══ RECORDS PROVIDED

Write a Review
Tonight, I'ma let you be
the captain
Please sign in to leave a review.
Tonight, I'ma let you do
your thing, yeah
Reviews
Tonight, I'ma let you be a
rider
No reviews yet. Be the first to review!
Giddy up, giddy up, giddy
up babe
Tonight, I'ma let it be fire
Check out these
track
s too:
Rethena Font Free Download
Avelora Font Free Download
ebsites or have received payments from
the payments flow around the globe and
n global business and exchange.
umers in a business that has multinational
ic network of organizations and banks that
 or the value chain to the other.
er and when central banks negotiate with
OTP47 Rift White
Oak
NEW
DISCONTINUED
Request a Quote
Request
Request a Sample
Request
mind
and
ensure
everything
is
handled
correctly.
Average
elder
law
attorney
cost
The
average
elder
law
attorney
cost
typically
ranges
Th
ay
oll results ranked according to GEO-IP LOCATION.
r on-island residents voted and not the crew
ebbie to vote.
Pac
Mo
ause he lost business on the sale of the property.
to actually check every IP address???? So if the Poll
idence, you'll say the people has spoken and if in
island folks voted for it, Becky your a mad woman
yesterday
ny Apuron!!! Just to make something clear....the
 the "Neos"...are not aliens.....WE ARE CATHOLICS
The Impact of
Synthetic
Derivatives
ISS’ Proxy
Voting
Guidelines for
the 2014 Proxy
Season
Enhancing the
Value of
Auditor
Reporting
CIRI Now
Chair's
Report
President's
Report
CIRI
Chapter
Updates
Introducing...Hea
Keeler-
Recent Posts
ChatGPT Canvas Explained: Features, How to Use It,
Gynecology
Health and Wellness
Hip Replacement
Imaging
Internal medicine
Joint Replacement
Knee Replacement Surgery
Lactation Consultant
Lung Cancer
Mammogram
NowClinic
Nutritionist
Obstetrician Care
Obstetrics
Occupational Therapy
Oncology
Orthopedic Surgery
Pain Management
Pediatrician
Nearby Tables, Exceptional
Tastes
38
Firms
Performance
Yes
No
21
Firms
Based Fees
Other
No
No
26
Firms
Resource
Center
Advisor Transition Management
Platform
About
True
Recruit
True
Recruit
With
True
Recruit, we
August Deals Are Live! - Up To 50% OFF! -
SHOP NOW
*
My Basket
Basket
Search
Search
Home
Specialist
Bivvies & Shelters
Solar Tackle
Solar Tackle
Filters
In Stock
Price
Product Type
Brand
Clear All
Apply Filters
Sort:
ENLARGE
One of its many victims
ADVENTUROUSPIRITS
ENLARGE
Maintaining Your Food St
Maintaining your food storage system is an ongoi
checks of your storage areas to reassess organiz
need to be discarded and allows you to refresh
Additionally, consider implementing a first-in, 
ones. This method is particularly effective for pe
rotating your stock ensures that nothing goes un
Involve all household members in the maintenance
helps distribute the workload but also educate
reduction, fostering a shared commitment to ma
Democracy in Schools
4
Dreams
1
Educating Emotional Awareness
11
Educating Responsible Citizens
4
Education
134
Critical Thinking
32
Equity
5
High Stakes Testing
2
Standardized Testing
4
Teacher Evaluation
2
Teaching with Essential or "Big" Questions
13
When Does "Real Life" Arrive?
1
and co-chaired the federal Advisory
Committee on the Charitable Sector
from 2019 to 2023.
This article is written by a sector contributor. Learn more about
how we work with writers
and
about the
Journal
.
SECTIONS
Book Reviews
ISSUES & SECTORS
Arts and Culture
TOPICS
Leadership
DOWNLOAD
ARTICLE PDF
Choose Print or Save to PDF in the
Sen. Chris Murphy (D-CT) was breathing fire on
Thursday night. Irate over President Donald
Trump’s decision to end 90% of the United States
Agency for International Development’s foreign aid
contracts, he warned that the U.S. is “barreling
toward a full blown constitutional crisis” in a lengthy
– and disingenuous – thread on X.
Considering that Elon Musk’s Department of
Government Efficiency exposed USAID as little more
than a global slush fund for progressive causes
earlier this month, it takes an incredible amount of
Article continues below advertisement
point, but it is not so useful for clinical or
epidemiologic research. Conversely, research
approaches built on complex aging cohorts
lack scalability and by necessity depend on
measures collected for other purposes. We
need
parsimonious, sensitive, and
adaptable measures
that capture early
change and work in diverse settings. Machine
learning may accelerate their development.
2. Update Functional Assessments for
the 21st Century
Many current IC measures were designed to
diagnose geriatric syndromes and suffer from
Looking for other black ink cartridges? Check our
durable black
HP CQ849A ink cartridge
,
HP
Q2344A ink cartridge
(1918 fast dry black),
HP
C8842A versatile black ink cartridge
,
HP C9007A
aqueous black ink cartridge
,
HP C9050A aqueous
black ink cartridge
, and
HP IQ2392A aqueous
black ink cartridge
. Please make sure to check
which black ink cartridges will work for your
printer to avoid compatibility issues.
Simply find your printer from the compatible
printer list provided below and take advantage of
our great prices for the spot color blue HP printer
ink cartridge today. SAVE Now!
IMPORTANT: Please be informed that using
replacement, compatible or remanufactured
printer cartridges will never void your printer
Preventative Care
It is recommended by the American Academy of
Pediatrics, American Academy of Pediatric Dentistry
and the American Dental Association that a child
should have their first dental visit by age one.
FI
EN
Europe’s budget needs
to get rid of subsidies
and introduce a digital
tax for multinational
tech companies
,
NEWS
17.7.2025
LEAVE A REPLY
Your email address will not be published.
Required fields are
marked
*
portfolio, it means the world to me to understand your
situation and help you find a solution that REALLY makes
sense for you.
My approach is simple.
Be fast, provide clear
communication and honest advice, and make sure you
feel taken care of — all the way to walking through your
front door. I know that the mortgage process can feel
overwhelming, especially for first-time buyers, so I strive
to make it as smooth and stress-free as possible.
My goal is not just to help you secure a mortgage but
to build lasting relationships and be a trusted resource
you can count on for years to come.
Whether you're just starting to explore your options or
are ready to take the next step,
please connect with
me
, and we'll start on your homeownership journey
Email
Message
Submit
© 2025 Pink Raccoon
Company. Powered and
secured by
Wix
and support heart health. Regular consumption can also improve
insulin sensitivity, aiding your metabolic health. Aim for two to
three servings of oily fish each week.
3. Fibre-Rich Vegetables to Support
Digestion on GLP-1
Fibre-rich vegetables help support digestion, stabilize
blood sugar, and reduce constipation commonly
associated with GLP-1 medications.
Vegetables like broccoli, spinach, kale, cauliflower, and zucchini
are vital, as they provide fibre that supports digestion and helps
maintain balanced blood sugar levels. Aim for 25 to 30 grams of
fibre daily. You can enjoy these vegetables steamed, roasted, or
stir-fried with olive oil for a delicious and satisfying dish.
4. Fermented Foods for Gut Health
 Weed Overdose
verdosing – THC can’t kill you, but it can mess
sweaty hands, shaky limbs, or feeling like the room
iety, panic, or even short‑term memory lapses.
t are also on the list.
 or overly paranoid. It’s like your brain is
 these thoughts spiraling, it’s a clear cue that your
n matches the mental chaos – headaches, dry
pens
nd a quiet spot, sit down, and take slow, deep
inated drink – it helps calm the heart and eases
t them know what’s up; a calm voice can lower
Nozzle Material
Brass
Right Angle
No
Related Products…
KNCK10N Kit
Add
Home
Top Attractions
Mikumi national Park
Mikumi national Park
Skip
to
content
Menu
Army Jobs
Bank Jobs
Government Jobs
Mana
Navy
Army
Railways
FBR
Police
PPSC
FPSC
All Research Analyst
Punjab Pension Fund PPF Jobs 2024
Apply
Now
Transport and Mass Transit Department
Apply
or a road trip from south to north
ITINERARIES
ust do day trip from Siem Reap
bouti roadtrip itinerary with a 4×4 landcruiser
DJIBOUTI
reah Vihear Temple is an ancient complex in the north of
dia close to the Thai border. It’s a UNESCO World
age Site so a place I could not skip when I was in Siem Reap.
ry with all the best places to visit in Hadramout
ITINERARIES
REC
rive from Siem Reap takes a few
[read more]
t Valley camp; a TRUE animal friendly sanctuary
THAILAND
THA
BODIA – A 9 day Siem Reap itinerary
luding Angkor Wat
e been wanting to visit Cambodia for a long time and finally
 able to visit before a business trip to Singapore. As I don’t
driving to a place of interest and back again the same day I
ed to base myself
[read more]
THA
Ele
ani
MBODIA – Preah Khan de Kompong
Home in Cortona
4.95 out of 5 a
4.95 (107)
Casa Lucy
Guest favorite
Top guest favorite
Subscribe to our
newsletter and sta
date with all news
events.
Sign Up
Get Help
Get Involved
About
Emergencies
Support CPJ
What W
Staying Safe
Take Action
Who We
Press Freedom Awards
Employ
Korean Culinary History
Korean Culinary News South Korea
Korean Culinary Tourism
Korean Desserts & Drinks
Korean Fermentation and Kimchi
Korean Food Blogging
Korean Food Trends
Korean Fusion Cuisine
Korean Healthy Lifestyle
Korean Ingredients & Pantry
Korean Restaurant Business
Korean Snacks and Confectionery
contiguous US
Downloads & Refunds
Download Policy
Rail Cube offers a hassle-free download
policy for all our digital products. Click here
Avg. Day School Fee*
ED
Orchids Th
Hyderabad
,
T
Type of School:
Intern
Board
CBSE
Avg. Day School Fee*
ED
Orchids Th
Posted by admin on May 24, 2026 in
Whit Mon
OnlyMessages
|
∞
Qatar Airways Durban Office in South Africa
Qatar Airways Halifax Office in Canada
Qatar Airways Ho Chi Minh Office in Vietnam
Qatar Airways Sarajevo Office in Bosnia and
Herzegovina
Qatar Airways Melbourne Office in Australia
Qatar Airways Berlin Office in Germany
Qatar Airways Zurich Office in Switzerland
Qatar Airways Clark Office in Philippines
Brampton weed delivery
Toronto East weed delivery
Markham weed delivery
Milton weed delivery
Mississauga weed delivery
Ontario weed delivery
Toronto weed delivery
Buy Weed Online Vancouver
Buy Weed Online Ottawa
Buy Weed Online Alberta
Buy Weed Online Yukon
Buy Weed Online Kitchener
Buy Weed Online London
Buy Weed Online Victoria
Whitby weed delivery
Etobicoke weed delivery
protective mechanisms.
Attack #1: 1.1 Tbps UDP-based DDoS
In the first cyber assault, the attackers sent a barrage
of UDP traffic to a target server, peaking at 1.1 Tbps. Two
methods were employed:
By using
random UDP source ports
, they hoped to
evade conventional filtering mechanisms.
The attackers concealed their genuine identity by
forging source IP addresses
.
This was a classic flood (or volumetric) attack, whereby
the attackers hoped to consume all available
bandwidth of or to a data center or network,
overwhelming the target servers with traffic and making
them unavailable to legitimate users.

════

■ WHAT THE TASK REQUIRES
Repeat exactly the lines of the data from the first one through the line with "ebsites or have received payments from", both of them included.

■ PROBLEM SOLUTION
Write a Review
Tonight, I'ma let you be
the captain
Please sign in to leave a review.
Tonight, I'ma let you do
your thing, yeah
Reviews
Tonight, I'ma let you be a
rider
No reviews yet. Be the first to review!
Giddy up, giddy up, giddy
up babe
Tonight, I'ma let it be fire
Check out these
track
s too:
Rethena Font Free Download
Avelora Font Free Download
ebsites or have received payments from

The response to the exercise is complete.